Weekly Bulletin USIP

To bar ISIS’ revival, Raqqa’s conflicts must be managed. This is how to start...

A full defeat of ISIS will be determined not by its ouster from its “capital” in Raqqa, but by Syrians’ ability to meet the needs of the city’s residents and manage local divisions, notably between Arabs and Kurds. Mona Yacoubian details the problem and outlines solutions. A continued “light footprint” by the United States will be vital in guiding local groups to reconcile and build an inclusive local government, she writes in a USIP Special Report.

After the Bombs: Seize This Moment of Somali Unity to Build a True Security Force

To build the truly national police and army needed to stabilize Somalia, the country needs unity—and funds. The massive bombs that killed more than 300 in Mogadishu have deepened Somalis’ solidarity against al-Shabab terrorism. So it’s the moment for Somali leaders and their international allies to jointly raise the funds for this vital step toward ending Somalia’s dependence on international intervention. One step: Speed the write-down of Somalia’s old debts.

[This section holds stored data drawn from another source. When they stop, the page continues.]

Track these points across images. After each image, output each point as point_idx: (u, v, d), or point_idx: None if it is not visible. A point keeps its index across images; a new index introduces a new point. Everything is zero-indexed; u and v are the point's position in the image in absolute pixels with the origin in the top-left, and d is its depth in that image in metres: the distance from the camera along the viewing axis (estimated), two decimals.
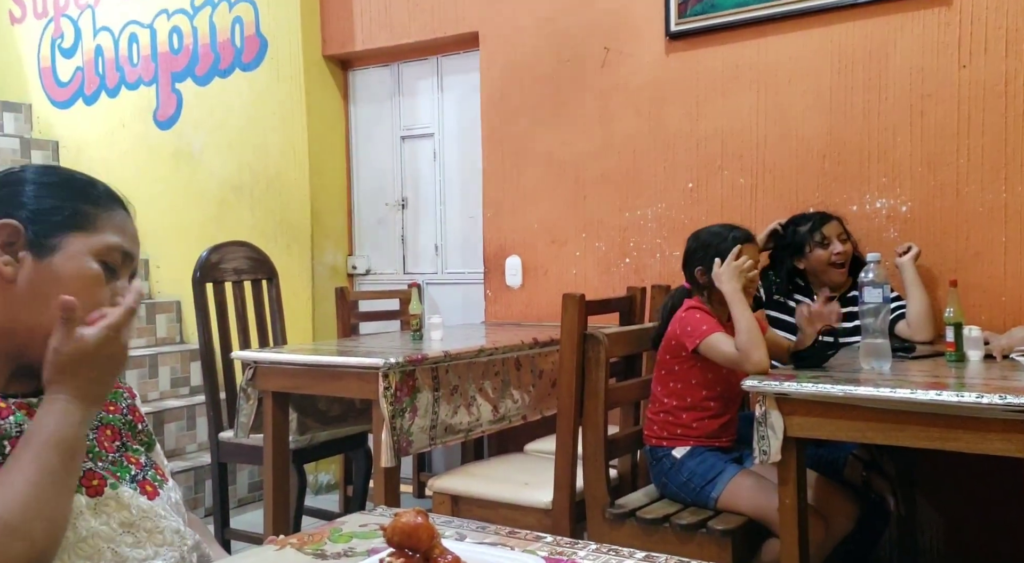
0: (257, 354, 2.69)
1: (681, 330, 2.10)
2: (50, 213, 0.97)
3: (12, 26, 4.58)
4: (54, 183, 1.00)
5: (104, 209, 1.00)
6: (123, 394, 1.11)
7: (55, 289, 0.94)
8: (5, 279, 0.94)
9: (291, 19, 3.74)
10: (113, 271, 0.99)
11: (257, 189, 3.90)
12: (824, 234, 2.55)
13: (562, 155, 3.33)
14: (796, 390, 1.75)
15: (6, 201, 0.97)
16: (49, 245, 0.95)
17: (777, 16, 2.83)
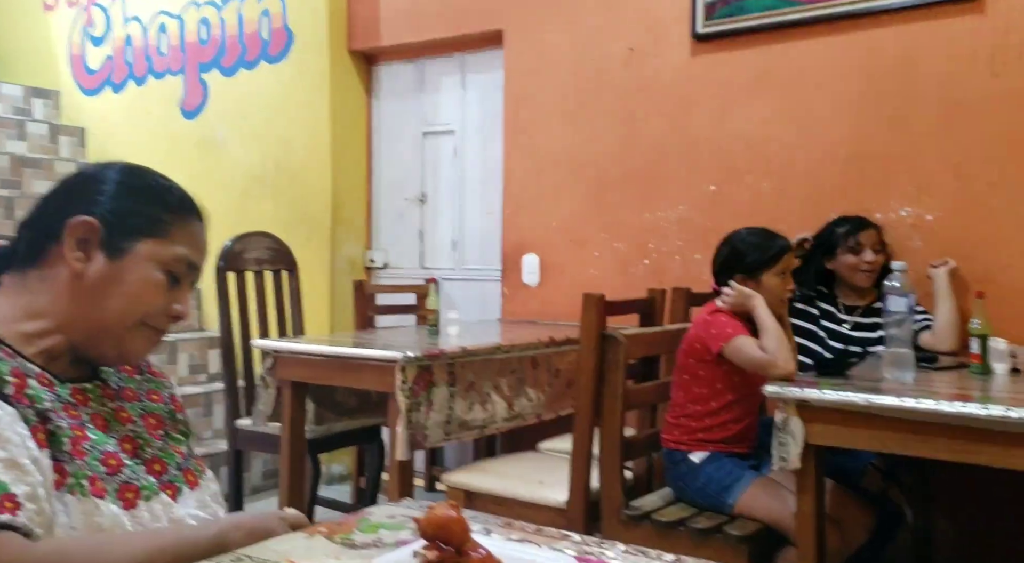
0: (278, 343, 2.72)
1: (706, 333, 2.09)
2: (127, 216, 0.99)
3: (44, 13, 4.63)
4: (135, 186, 1.02)
5: (179, 218, 1.02)
6: (164, 383, 1.13)
7: (117, 288, 0.97)
8: (75, 273, 0.97)
9: (318, 13, 3.75)
10: (176, 280, 1.02)
11: (279, 180, 3.92)
12: (859, 240, 2.53)
13: (583, 155, 3.32)
14: (818, 397, 1.74)
15: (87, 197, 1.00)
16: (121, 247, 0.98)
17: (805, 21, 2.82)
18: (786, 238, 2.19)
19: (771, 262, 2.11)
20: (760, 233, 2.19)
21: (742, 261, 2.13)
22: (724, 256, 2.19)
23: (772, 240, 2.15)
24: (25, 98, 4.44)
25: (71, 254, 0.97)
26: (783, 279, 2.15)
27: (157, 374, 1.14)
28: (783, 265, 2.13)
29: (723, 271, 2.18)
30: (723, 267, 2.18)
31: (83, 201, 0.99)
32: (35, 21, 4.67)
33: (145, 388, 1.09)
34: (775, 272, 2.12)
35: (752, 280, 2.12)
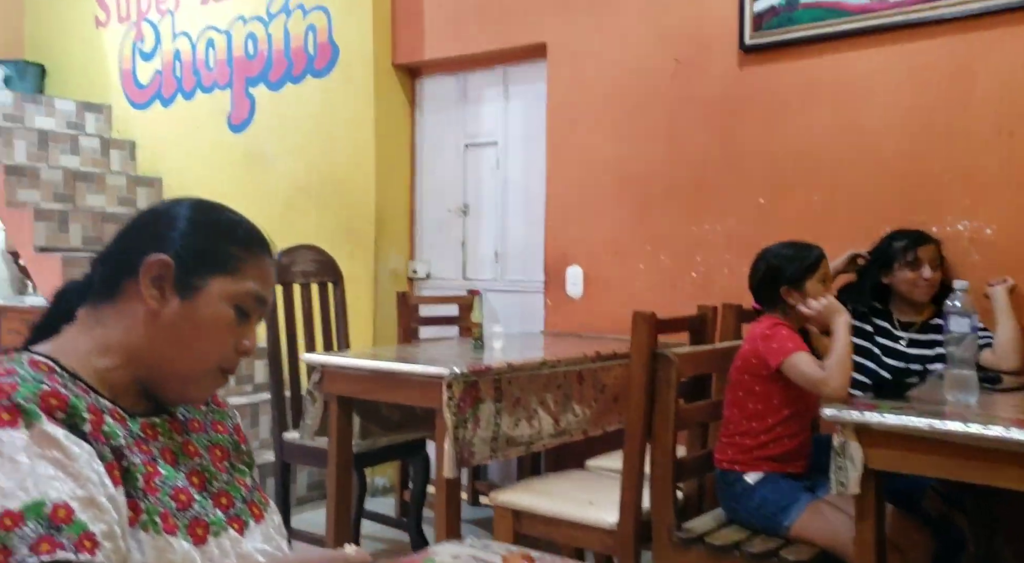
0: (326, 358, 2.74)
1: (765, 347, 2.07)
2: (199, 254, 1.00)
3: (97, 30, 4.74)
4: (206, 222, 1.03)
5: (250, 254, 1.02)
6: (228, 413, 1.14)
7: (191, 328, 0.98)
8: (150, 311, 0.98)
9: (363, 28, 3.79)
10: (246, 315, 1.02)
11: (324, 192, 3.96)
12: (917, 255, 2.47)
13: (628, 166, 3.30)
14: (878, 421, 1.69)
15: (161, 235, 1.01)
16: (193, 285, 0.99)
17: (856, 31, 2.76)
18: (818, 246, 2.21)
19: (812, 269, 2.13)
20: (792, 245, 2.21)
21: (783, 273, 2.14)
22: (762, 272, 2.20)
23: (807, 249, 2.18)
24: (78, 113, 4.55)
25: (147, 292, 0.97)
26: (825, 286, 2.16)
27: (222, 404, 1.14)
28: (823, 271, 2.15)
29: (764, 287, 2.19)
30: (763, 283, 2.19)
31: (156, 238, 1.00)
32: (87, 37, 4.78)
33: (210, 419, 1.10)
34: (817, 279, 2.14)
35: (796, 290, 2.13)
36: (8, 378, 0.86)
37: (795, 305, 2.12)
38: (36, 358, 0.93)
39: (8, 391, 0.84)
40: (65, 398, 0.87)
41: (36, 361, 0.93)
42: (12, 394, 0.84)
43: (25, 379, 0.87)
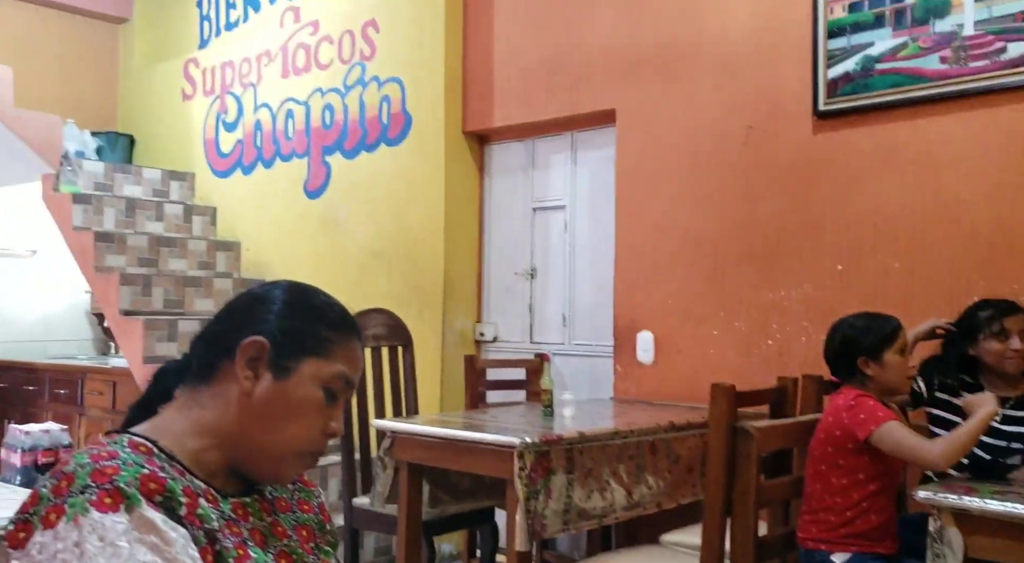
0: (396, 424, 2.74)
1: (851, 419, 2.04)
2: (293, 336, 1.02)
3: (183, 102, 5.01)
4: (300, 305, 1.05)
5: (340, 336, 1.04)
6: (314, 492, 1.15)
7: (282, 410, 1.00)
8: (244, 392, 1.00)
9: (435, 98, 3.90)
10: (334, 397, 1.04)
11: (395, 256, 4.03)
12: (1004, 326, 2.36)
13: (700, 231, 3.27)
14: (979, 507, 1.61)
15: (257, 317, 1.04)
16: (287, 367, 1.01)
17: (935, 97, 2.72)
18: (895, 317, 2.20)
19: (890, 340, 2.12)
20: (867, 316, 2.20)
21: (860, 344, 2.13)
22: (837, 344, 2.19)
23: (884, 319, 2.17)
24: (163, 180, 4.77)
25: (242, 373, 1.00)
26: (904, 357, 2.15)
27: (308, 483, 1.15)
28: (902, 342, 2.14)
29: (841, 358, 2.17)
30: (840, 355, 2.18)
31: (253, 320, 1.03)
32: (174, 109, 5.05)
33: (296, 498, 1.11)
34: (895, 349, 2.12)
35: (875, 361, 2.11)
36: (111, 461, 0.89)
37: (873, 376, 2.10)
38: (136, 439, 0.96)
39: (110, 475, 0.87)
40: (163, 481, 0.89)
41: (136, 443, 0.95)
42: (115, 478, 0.86)
43: (126, 462, 0.89)
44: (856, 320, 2.19)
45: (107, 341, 4.98)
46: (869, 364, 2.11)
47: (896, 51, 2.77)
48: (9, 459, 2.89)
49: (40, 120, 4.27)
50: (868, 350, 2.11)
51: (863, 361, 2.11)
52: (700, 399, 3.18)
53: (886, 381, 2.12)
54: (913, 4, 2.74)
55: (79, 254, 4.15)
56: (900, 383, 2.16)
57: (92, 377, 4.31)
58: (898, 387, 2.18)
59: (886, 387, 2.13)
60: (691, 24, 3.30)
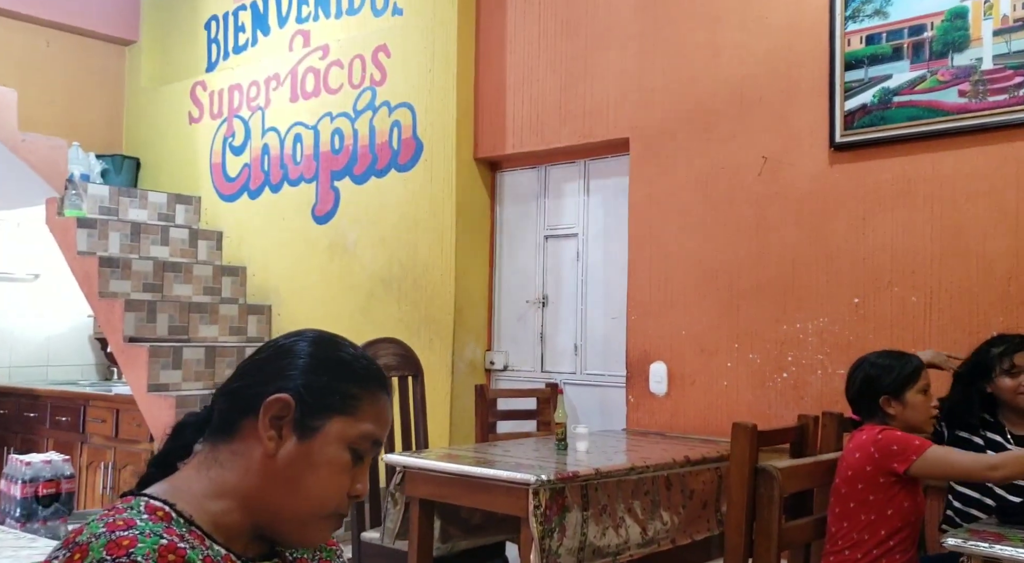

Beijing’s Party Congress May Offer Clues to China’s Coming Foreign Policy Moves

By its end next week, the 19th Communist Party Congress will provide clues about China’s coming directions on its foreign conflicts and initiatives. Will promotions of admirals signal a politically strengthened navy that might push harder in maritime disputes? How fast will China press forward the ‘Belt and Road’ international investment plan promoted by President Xi Jinping? And will any decisions signal a direction in the North Korea crisis?

Preventing Civil Wars Is the Work of ‘Ordinary Citizens’

Years of work in 20-plus war-torn societies has shown Colette Rausch that the initiatives of ordinary citizens are essential to preventing a fragile land’s slide into civil war. “This is not a soft option: it takes guts, determination, and planning,” she writes in an essay for War on the Rocks. Action by citizens is as important as any by national leaders.

Pakistani-U.S. diplomacy has bought time. But relations are ‘still on the brink.’

Pakistan’s press last week celebrated a flurry of U.S.-Pakistani meetings as a sign that the nadir in relations has been overcome. Not yet, writes USIP's Moeed Yusuf. At most, the two sides bought time in a dispute that still turns, as it has for years, on their deep disagreement over the war in Afghanistan.